- **PROBLEM TO WORK ON**
Copy each line of the data exactly. Leave nothing out.

- **LISTED ENTRIES**

__________

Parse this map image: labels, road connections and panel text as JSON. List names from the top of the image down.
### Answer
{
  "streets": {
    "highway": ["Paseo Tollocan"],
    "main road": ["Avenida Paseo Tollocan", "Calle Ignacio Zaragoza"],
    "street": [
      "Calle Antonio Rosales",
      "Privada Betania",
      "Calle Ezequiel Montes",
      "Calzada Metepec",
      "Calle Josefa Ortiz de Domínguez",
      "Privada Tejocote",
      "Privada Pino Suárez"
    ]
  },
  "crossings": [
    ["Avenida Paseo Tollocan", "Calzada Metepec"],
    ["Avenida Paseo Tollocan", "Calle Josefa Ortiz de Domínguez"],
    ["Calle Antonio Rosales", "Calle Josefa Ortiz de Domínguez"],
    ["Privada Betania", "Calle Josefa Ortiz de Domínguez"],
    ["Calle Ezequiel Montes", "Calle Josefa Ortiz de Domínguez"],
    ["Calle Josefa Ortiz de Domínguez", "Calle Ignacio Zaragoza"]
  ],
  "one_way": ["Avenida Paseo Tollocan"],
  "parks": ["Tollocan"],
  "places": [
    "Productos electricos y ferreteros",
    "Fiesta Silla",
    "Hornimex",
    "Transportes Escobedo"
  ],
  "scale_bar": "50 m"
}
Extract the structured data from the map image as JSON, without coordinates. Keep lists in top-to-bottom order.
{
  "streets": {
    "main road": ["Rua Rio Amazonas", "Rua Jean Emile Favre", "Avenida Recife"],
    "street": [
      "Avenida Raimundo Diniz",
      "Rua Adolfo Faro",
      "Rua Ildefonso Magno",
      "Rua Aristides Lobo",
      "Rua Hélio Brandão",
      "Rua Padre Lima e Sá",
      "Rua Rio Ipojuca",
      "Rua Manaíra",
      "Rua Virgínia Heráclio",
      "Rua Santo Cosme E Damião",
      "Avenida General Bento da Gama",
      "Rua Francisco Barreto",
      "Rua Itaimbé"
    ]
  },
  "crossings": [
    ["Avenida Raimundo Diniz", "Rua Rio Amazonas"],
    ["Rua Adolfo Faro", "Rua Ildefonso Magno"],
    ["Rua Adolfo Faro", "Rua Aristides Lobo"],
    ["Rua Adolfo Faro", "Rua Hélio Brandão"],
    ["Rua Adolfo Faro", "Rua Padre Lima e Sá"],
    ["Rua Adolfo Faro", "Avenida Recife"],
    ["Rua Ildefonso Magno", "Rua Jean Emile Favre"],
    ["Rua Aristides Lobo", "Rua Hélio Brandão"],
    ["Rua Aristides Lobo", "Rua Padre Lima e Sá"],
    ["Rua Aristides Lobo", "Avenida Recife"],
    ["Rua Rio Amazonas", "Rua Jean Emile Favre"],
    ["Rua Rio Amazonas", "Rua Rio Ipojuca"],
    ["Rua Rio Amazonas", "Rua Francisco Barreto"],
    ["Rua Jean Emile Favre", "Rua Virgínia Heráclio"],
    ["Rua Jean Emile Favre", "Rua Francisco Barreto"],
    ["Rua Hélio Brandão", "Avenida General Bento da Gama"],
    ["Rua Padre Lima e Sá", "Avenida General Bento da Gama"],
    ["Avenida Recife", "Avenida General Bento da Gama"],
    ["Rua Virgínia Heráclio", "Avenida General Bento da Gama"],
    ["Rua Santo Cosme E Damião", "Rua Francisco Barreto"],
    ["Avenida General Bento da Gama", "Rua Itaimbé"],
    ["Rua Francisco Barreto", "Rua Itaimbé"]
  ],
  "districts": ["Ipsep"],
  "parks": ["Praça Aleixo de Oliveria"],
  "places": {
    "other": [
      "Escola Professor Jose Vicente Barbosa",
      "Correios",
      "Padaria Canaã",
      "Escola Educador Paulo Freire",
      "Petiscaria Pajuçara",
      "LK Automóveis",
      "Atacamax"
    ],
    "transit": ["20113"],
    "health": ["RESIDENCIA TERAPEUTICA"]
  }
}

__________

- **YOUR RESPONSE**
Parse this map image: labels, road connections and panel text as JSON. List names from the top of the image down.
### Answer
{
  "streets": {
    "highway": ["Paseo Tollocan"],
    "main road": ["Avenida Paseo Tollocan", "Calle Ignacio Zaragoza"],
    "street": [
      "Calle Antonio Rosales",
      "Privada Betania",
      "Calle Ezequiel Montes",
      "Calzada Metepec",
      "Calle Josefa Ortiz de Domínguez",
      "Privada Tejocote",
      "Privada Pino Suárez"
    ]
  },
  "crossings": [
    ["Avenida Paseo Tollocan", "Calzada Metepec"],
    ["Avenida Paseo Tollocan", "Calle Josefa Ortiz de Domínguez"],
    ["Calle Antonio Rosales", "Calle Josefa Ortiz de Domínguez"],
    ["Privada Betania", "Calle Josefa Ortiz de Domínguez"],
    ["Calle Ezequiel Montes", "Calle Josefa Ortiz de Domínguez"],
    ["Calle Josefa Ortiz de Domínguez", "Calle Ignacio Zaragoza"]
  ],
  "one_way": ["Avenida Paseo Tollocan"],
  "parks": ["Tollocan"],
  "places": [
    "Productos electricos y ferreteros",
    "Fiesta Silla",
    "Hornimex",
    "Transportes Escobedo"
  ],
  "scale_bar": "50 m"
}
Extract the structured data from the map image as JSON, without coordinates. Keep lists in top-to-bottom order.
{
  "streets": {
    "main road": ["Rua Rio Amazonas", "Rua Jean Emile Favre", "Avenida Recife"],
    "street": [
      "Avenida Raimundo Diniz",
      "Rua Adolfo Faro",
      "Rua Ildefonso Magno",
      "Rua Aristides Lobo",
      "Rua Hélio Brandão",
      "Rua Padre Lima e Sá",
      "Rua Rio Ipojuca",
      "Rua Manaíra",
      "Rua Virgínia Heráclio",
      "Rua Santo Cosme E Damião",
      "Avenida General Bento da Gama",
      "Rua Francisco Barreto",
      "Rua Itaimbé"
    ]
  },
  "crossings": [
    ["Avenida Raimundo Diniz", "Rua Rio Amazonas"],
    ["Rua Adolfo Faro", "Rua Ildefonso Magno"],
    ["Rua Adolfo Faro", "Rua Aristides Lobo"],
    ["Rua Adolfo Faro", "Rua Hélio Brandão"],
    ["Rua Adolfo Faro", "Rua Padre Lima e Sá"],
    ["Rua Adolfo Faro", "Avenida Recife"],
    ["Rua Ildefonso Magno", "Rua Jean Emile Favre"],
    ["Rua Aristides Lobo", "Rua Hélio Brandão"],
    ["Rua Aristides Lobo", "Rua Padre Lima e Sá"],
    ["Rua Aristides Lobo", "Avenida Recife"],
    ["Rua Rio Amazonas", "Rua Jean Emile Favre"],
    ["Rua Rio Amazonas", "Rua Rio Ipojuca"],
    ["Rua Rio Amazonas", "Rua Francisco Barreto"],
    ["Rua Jean Emile Favre", "Rua Virgínia Heráclio"],
    ["Rua Jean Emile Favre", "Rua Francisco Barreto"],
    ["Rua Hélio Brandão", "Avenida General Bento da Gama"],
    ["Rua Padre Lima e Sá", "Avenida General Bento da Gama"],
    ["Avenida Recife", "Avenida General Bento da Gama"],
    ["Rua Virgínia Heráclio", "Avenida General Bento da Gama"],
    ["Rua Santo Cosme E Damião", "Rua Francisco Barreto"],
    ["Avenida General Bento da Gama", "Rua Itaimbé"],
    ["Rua Francisco Barreto", "Rua Itaimbé"]
  ],
  "districts": ["Ipsep"],
  "parks": ["Praça Aleixo de Oliveria"],
  "places": {
    "other": [
      "Escola Professor Jose Vicente Barbosa",
      "Correios",
      "Padaria Canaã",
      "Escola Educador Paulo Freire",
      "Petiscaria Pajuçara",
      "LK Automóveis",
      "Atacamax"
    ],
    "transit": ["20113"],
    "health": ["RESIDENCIA TERAPEUTICA"]
  }
}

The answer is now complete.